Read Daniel 2:36-45
“This was the dream. Now we will tell the king its interpretation. 37 You, O king, the king of kings, to whom the God of heaven has given the kingdom, the power, and the might, and the glory, 38 and into whose hand he has given, wherever they dwell, the children of man, the beasts of the field, and the birds of the heavens, making you rule over them all—you are the head of gold.”
I had a conversation a few years ago with a colleague whom I thought would be an excellent choice to serve as the President of our national church body. His reply to me was stunning. When I asked him if he would be willing to run he said simply, “No.” That’s not stunning. When I asked him, “Why not?”, he answered, “Why would I want to be king of nothing?” That was stunning. But maybe he had it right – albeit in a way he may not have intended.
“It’s good to be king,” they say. That’s true with several conditions:
- That you’re actually king of something;
- That you’re actually in control of your kingdom; and
- That you’re still king.
Nebuchadnezzar was soon to find out that while he was king…at that moment, and a significant one at that (“head of gold”), his kingdom would not last forever.

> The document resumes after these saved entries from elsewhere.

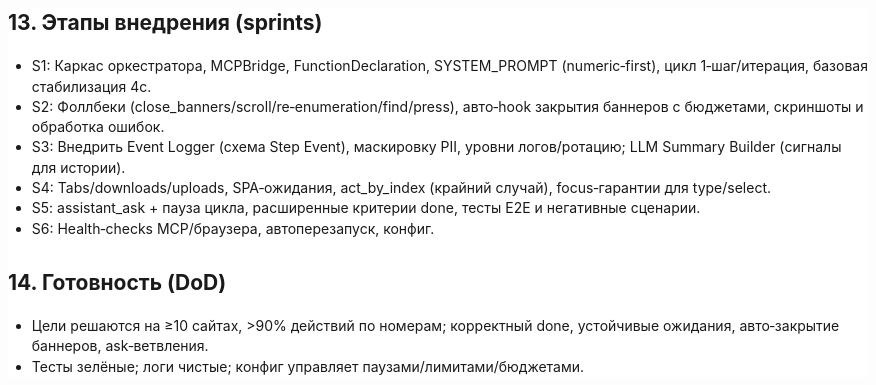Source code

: ## 13. Этапы внедрения (sprints)
- S1: Каркас оркестратора, MCPBridge, FunctionDeclaration, SYSTEM_PROMPT (numeric‑first), цикл 1‑шаг/итерация, базовая стабилизация 4с.
- S2: Фоллбеки (close_banners/scroll/re‑enumeration/find/press), авто‑hook закрытия баннеров с бюджетами, скриншоты и обработка ошибок.
- S3: Внедрить Event Logger (схема Step Event), маскировку PII, уровни логов/ротацию; LLM Summary Builder (сигналы для истории).
- S4: Tabs/downloads/uploads, SPA‑ожидания, act_by_index (крайний случай), focus‑гарантии для type/select.
- S5: assistant_ask + пауза цикла, расширенные критерии done, тесты E2E и негативные сценарии.
- S6: Health‑checks MCP/браузера, автоперезапуск, конфиг.

## 14. Готовность (DoD)
- Цели решаются на ≥10 сайтах, >90% действий по номерам; корректный done, устойчивые ожидания, авто‑закрытие баннеров, ask‑ветвления.
- Тесты зелёные; логи чистые; конфиг управляет паузами/лимитами/бюджетами.


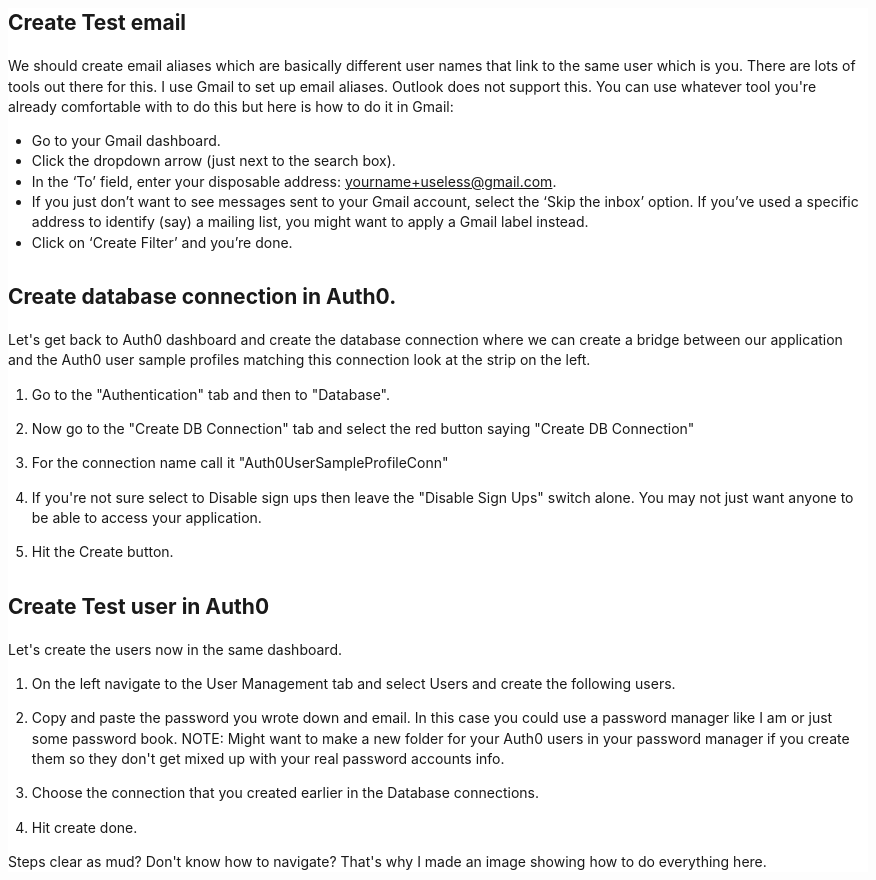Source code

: ## Create Test email ##

We should create email aliases which are basically different user names that link to the same user which is you. There are lots of tools out there for this. I use Gmail to set up email aliases. Outlook does not support this. You can use whatever tool you're already comfortable with to do this but here is how to do it in Gmail:

* Go to your Gmail dashboard.
* Click the dropdown arrow (just next to the search box).
* In the ‘To’ field, enter your disposable address: yourname+useless@gmail.com.
* If you just don’t want to see messages sent to your Gmail account, select the ‘Skip the inbox’ option. If you’ve used a specific address to identify (say) a mailing list, you might want to apply a Gmail label instead.
* Click on ‘Create Filter’ and you’re done.

## Create database connection in Auth0. ##

Let's get back to Auth0 dashboard and create the database connection where we can create a bridge between our application and the Auth0 user sample profiles matching this connection look at the strip on the left.

1. Go to the "Authentication" tab and then to "Database".

2. Now go to the "Create DB Connection" tab and select the red button saying "Create DB Connection"

3. For the connection name call it "Auth0UserSampleProfileConn"  

4. If you're not sure select to Disable sign ups then leave the "Disable Sign Ups" switch alone. You may not just want
anyone to be able to access your application.

5. Hit the Create button. 

## Create Test user in Auth0 ##

Let's create the users now in the same dashboard.

1. On the left navigate to the User Management tab and select Users and create the following users. 

2. Copy and paste the password you wrote down and email. In this case you could use a password manager like I am or just some password book. NOTE: Might want to make a new folder for your Auth0 users in your password manager if you create them so they don't get mixed up with your real password accounts info.  

3. Choose the connection that you created earlier in the Database connections.  

4. Hit create done.

Steps clear as mud? Don't know how to navigate? That's why I made an image showing how to do everything here.

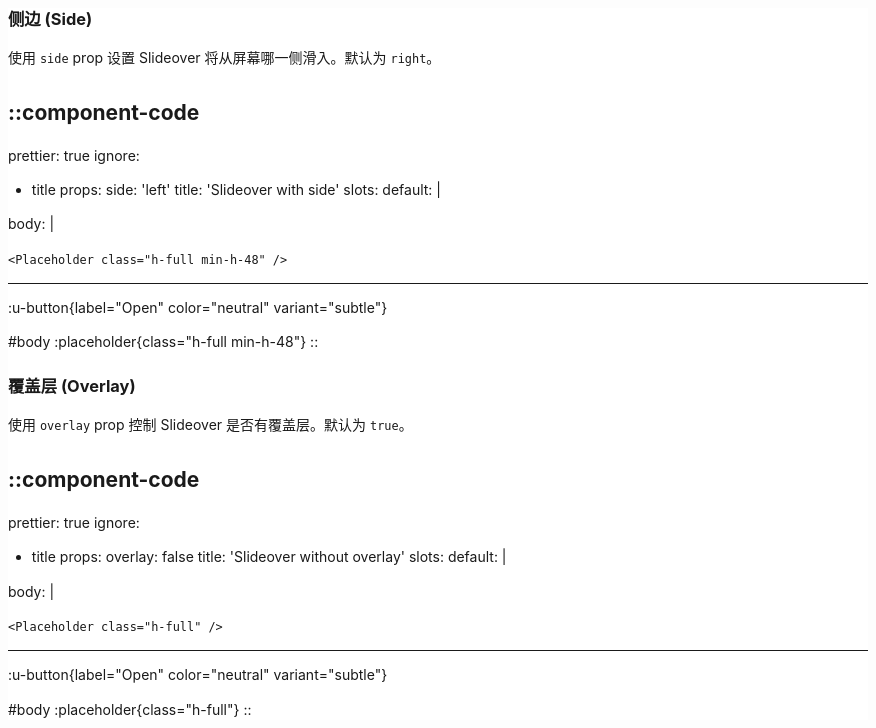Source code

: ### 侧边 (Side)

使用 `side` prop 设置 Slideover 将从屏幕哪一侧滑入。默认为 `right`。

::component-code
---
prettier: true
ignore:
  - title
props:
  side: 'left'
  title: 'Slideover with side'
slots:
  default: |

    <UButton label="Open" color="neutral" variant="subtle" />

  body: |

    <Placeholder class="h-full min-h-48" />
---

:u-button{label="Open" color="neutral" variant="subtle"}

#body
:placeholder{class="h-full min-h-48"}
::

### 覆盖层 (Overlay)

使用 `overlay` prop 控制 Slideover 是否有覆盖层。默认为 `true`。

::component-code
---
prettier: true
ignore:
  - title
props:
  overlay: false
  title: 'Slideover without overlay'
slots:
  default: |

    <UButton label="Open" color="neutral" variant="subtle" />

  body: |

    <Placeholder class="h-full" />
---

:u-button{label="Open" color="neutral" variant="subtle"}

#body
:placeholder{class="h-full"}
::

He would yield his reign to another. Others would follow after that, then still others.
Without going too far into this section, let’s just say this: “Even heads of gold have feet of clay.” We may have our 15 minutes of fame, or a flash of glory, or even a lifetime of achievements. We may be able to claim all sorts of fame or glory for a time, but even the strongest and most powerful will see their lives come to an end.
To that end, I will therefore add to the saying, “It’s good to be king…if you remember that you have feet of clay.” What’s more, whatever power, glory, splendor, and standing you have comes from another. God is over all. He sets kings on their thrones, casts down the mighty, and does all things with one thing in mind: to bring us to repentance and faith.
It’s good to be king if we remember that there is a King of kings: the God of heaven. The God of Abraham, Isaac, and Jacob. The God who has revealed himself as a loving Father, who sent his Son, and pours out his Holy Spirit through the message of his Son and brings people into his eternally-good, righteous, holy, and glorious rule and reign. His kingdom is above all, and all in whom Jesus rules in truth and grace that kingdom is present. The is the head of gold of whose feet are bronze – solid and rich in meaning (cf. Revelation 1:15, and this interesting article on the meaning of “feet of bronze”).